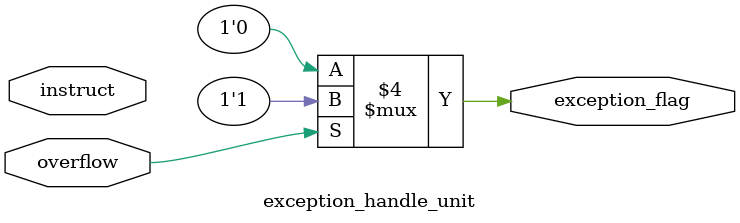
<source format=v>
`timescale 1ns / 1ps
module exception_handle_unit(instruct,
							overflow,
							exception_flag);
	input [15:0] instruct;
	input overflow;
	

	
	output exception_flag;
	reg exception_flag;
	
	always @ (*)
		begin
			
			case(instruct[15:12])
				4'h 0F: exception_flag <= 1;
				
				4'h 0B:exception_flag<= 1;
				
				4'h 08:exception_flag <= 1;
				
				4'h 05:exception_flag <= 1;
				
				4'h 04:exception_flag <= 1;
				
				4'h 06:exception_flag <= 1;
				
				4'h 0C:exception_flag <= 1;
				
				4'h 0:exception_flag <= 1;
				
				default: 	begin
								exception_flag <= 0;
								$display("An unrecoverable System Error has Occured.");
								end
			endcase
			if(!overflow)
						begin
							exception_flag <= 0;
							$display("An unrecoverable System Error has Occured.");
						end
			else 
				exception_flag = 1;
		end
endmodule

		
				
				
				
</source>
------------------------------------------------------------
What you need to do: Each line from the one containing "if(!overflow)" to the end of the listing above should be copied exactly, and nothing else.

Result:
			if(!overflow)
						begin
							exception_flag <= 0;
							$display("An unrecoverable System Error has Occured.");
						end
			else 
				exception_flag = 1;
		end
endmodule

		
				
				
				
</source>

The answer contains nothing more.